Cybercriminals in Russia are behind a ransom attack on one of Australia’s largest private health insurers that has seen sensitive personal data published on the dark web, the Australian Federal Police (AFP) said on Friday.
In a brief press conference, AFP Commissioner Reece Kershaw told reporters that investigators know the identities of the people responsible for the attack on health insurer Medibank, but he declined to name them.
“The AFP takes covert action and works around the clock with our national agencies and international networks, including Interpol. This is important because we believe those responsible for the breach are in Russia, he said.
Medibank says the stolen data belongs to 9.7 million past and present customers, including 1.8 million international customers. The files include health claims data for nearly half a million people, including 20,000 overseas-based.
This week, the group began releasing curated tranches of customer data on the dark web, in files with titles including good list, bad list, abortions and booze, which included those seeking help for alcohol addiction.
Kershaw said police intelligence points to a “group of loosely connected cybercriminals” likely responsible for previous significant data breaches around the world, without citing specific examples.
“These cybercriminals operate as a business with affiliates and business partners that support the business. We also believe that some affiliates may be in other countries,” said Kershaw, who declined to answer questions because of the sensitivity of the investigation.
Cyber security experts have said the criminals are likely to be linked to REvil, a Russian ransomware group notorious for major attacks on targets in the US and elsewhere, including major international meat supplier JBS Foods last June.
This breach shut down the company’s entire US beef processing operation and caused the company to pay an $11 million ransom. Last November, the US State Department offered a $10 million reward for information leading to the identification or location of key leaders of REvil, also known as the Sodinokibi organized crime group.
In mid-January, Russian state news agency TASS reported that at least eight REvil ransomware hackers had been arrested by Russia’s Federal Security Service (FSB) at the request of the United States.
They were charged with committing “illegal circulation of payments,” a crime punishable by up to seven years in prison, TASS reported, citing Moscow’s Tverskoi court.
In March, Ukrainian national Yaroslav Vasinskyi, one of the main suspects linked to an attack on US software provider Kaseya, was extradited from Poland to the US to face charges, according to a Justice Department statement.
Jeffrey Foster, associate professor of cyber security studies at Macquarie University, said there is an important link between the REvil network and the group suspected of hacking the Medibank network.
“The biggest link is that the REvil dark web site now redirects to this website. So that’s the biggest link we have between them, and the only link we have between them,” said Foster, who oversees the blog where the group posts its demands.
“As Russia has stated that they have arrested and disbanded REvil, it seems likely that this is a case of perhaps a former REvil member, who had access to the dark web site to be able to do the redirection that requires access to the hardware,” he said. “Whether REvil has returned or not, we don’t know.”
Medibank first discovered unusual activity in its network almost a month ago. On October 20, the company issued a statement saying a “criminal” had stolen information from its ahm health insurance and international student systems, including names, addresses, phone numbers and some claims data for procedures and diagnoses.
An initial ransom demand was made for $10 million (A$15 million), but the company said after extensive consultation with cybercrime experts it had decided not to pay. It was later lowered to $9.7 million — one for each customer affected, according to Foster.

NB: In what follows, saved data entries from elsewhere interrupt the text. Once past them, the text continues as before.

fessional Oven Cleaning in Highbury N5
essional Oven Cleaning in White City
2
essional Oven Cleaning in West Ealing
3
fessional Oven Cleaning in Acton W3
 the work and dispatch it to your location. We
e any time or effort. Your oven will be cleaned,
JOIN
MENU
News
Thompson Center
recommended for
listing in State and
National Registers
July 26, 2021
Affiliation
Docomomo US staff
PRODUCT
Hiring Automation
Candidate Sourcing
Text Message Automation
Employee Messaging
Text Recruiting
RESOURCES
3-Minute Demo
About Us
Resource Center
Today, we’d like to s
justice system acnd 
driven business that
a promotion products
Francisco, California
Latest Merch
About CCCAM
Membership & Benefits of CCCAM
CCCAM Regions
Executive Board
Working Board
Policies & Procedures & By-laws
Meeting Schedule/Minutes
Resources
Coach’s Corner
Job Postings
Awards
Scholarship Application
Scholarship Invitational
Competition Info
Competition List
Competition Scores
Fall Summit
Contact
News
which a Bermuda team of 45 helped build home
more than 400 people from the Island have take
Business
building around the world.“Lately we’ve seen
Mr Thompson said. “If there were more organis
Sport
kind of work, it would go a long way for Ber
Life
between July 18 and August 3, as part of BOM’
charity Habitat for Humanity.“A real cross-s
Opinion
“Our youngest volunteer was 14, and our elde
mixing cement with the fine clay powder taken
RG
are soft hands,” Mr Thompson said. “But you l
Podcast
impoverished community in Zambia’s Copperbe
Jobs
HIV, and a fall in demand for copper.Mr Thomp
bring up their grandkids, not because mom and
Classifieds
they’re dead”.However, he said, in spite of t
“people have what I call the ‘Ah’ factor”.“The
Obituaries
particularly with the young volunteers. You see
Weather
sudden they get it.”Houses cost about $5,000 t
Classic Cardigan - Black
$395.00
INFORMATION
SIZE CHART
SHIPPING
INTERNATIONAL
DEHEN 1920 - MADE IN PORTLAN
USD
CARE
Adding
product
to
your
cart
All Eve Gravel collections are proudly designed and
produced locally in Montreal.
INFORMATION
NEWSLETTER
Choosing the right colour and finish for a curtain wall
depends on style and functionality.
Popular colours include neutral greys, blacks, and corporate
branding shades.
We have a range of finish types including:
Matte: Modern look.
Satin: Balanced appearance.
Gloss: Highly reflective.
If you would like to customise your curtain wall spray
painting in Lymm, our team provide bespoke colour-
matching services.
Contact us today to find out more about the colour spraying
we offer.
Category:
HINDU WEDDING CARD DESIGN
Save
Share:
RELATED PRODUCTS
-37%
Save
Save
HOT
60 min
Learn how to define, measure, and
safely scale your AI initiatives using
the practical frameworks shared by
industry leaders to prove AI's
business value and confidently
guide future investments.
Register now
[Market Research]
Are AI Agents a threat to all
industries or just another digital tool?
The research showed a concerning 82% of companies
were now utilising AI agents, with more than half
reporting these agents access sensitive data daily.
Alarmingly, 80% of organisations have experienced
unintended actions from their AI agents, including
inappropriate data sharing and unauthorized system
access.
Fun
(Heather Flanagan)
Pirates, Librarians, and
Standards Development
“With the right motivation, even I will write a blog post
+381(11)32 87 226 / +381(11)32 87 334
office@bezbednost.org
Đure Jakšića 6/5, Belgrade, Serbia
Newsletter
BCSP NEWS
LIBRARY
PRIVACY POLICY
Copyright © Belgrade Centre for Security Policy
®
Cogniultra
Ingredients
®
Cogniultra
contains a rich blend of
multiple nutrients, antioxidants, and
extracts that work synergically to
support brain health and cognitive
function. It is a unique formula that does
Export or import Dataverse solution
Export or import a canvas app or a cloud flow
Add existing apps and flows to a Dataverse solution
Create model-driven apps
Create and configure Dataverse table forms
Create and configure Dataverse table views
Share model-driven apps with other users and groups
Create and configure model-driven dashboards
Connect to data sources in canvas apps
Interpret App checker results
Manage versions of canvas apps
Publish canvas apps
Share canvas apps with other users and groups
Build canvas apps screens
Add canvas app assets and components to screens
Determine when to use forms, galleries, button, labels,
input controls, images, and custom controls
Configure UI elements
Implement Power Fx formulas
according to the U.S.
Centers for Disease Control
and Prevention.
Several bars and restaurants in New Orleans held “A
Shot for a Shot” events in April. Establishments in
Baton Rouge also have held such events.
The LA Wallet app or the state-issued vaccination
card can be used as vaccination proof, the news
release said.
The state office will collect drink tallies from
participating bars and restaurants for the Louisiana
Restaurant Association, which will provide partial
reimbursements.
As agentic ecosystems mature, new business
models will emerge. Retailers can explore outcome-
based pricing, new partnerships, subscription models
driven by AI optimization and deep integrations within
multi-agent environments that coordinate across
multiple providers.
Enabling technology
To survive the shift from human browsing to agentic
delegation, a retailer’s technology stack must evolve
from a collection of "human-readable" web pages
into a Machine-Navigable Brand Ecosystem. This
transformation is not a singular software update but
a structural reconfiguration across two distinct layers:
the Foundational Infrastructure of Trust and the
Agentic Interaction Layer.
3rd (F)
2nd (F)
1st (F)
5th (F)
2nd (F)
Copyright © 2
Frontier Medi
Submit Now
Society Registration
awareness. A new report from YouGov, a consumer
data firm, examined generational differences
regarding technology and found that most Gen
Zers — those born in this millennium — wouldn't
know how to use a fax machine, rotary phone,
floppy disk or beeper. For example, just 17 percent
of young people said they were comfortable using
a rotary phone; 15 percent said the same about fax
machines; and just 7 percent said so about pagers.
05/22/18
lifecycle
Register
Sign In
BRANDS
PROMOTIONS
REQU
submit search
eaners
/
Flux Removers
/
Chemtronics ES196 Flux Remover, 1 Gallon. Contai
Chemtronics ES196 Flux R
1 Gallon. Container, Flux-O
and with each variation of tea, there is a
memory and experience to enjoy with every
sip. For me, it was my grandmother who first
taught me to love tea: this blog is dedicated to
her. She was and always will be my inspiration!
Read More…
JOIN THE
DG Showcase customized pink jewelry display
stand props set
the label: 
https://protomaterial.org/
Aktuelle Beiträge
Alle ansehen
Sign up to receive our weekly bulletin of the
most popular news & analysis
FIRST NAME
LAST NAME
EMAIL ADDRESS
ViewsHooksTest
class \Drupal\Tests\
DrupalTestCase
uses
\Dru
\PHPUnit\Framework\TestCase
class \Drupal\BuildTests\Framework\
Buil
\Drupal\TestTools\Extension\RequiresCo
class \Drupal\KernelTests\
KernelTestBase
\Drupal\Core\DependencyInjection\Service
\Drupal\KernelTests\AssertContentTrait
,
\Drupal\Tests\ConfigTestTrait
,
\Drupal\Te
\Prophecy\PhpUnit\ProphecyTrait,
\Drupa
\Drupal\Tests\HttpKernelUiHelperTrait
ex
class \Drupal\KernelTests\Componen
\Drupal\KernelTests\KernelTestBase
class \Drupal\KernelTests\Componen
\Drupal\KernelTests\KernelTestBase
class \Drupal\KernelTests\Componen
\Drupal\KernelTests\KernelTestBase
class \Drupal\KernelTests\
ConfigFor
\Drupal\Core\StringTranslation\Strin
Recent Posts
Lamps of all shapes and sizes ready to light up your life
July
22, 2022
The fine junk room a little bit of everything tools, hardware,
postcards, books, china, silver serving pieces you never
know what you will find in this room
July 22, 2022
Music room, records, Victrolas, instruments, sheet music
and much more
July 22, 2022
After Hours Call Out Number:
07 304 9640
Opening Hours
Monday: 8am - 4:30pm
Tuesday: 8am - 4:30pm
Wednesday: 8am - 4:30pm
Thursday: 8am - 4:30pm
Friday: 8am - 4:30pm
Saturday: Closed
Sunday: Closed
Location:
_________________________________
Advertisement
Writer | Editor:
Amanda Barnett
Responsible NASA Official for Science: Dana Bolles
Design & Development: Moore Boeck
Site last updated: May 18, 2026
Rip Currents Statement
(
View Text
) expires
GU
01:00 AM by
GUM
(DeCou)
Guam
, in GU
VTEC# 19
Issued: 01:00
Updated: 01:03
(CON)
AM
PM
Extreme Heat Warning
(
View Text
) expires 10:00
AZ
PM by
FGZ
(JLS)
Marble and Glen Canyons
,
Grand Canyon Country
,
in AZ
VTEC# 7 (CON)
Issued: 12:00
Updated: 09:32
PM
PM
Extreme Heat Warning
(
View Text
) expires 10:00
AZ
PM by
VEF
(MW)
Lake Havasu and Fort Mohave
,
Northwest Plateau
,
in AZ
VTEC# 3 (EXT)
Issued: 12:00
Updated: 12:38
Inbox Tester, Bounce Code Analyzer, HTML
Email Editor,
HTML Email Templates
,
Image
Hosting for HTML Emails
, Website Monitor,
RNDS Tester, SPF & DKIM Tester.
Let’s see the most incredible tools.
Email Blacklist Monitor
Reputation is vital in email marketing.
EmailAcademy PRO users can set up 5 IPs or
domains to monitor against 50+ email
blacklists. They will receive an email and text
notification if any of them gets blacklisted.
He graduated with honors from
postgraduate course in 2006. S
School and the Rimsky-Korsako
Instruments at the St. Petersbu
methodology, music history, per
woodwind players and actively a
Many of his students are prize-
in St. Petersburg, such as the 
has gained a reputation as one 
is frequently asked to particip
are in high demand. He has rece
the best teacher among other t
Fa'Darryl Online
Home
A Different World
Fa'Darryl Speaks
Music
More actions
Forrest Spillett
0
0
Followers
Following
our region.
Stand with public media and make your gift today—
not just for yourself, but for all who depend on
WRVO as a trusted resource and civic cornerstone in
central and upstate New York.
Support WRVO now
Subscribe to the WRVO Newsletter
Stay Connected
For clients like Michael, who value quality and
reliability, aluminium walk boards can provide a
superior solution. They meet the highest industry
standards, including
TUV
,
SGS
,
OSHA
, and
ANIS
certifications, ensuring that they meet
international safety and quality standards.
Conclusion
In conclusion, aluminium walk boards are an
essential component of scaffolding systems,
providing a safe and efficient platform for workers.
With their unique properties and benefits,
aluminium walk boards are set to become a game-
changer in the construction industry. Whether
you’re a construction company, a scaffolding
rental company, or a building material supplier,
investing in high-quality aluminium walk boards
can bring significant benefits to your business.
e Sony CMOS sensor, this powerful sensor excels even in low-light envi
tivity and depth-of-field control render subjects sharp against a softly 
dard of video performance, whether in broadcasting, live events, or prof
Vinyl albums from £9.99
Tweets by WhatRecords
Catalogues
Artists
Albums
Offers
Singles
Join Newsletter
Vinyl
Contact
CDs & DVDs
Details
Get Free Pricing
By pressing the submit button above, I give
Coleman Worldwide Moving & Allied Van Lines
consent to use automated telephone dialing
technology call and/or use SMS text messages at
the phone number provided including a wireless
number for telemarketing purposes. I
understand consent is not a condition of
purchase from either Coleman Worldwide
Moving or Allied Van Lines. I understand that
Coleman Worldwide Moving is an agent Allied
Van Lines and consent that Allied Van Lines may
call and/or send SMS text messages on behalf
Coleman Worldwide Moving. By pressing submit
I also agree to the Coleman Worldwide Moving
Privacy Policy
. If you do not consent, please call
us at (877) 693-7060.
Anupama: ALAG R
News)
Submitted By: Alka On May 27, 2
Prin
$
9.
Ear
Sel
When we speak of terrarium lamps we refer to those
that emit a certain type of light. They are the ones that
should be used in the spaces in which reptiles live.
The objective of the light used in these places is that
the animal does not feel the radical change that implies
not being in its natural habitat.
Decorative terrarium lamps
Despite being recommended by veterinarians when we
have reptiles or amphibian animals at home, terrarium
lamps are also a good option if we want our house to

At the time, Medibank said there was only a “limited chance” that paying the ransom would stop the data being published or returned to the company.
In his statement on Friday, Kershaw, the AFP commissioner, said Australian government policy does not condone paying ransoms to cybercriminals.
“Any ransom payment, small or large, drives the cybercrime business model, putting other Australians at risk,” he said.
Kershaw said investigators at the Australian Interpol National Central Bureau would speak to their Russian counterparts about the individuals, who he approached directly with a threat to see them charged in Australia.
“To the criminals, we know who you are. And besides, the AFP has some significant runs on the scoreboard when it comes to bringing foreign offenders back to Australia to face the justice system, he said.
Earlier on Friday, Australian Prime Minister Anthony Albanese said he was “disgusted” by the attacks and, without naming Russia, said the government of the country they came from should be held responsible.
“The nation from which these attacks originate should also be held accountable for the despicable attacks, and the release of information including highly private and personal information,” Albanese said.
In a statement on Friday, Medibank CEO David Koczkar said it was clear the criminal gang behind the breach “enjoyed the notoriety” and were likely to release more information every day.
“The relentless nature of these tactics used by criminals are designed to cause distress and harm,” he said. “These are real people behind this data, and the misuse of their data is deplorable and may deter them from seeking medical care.”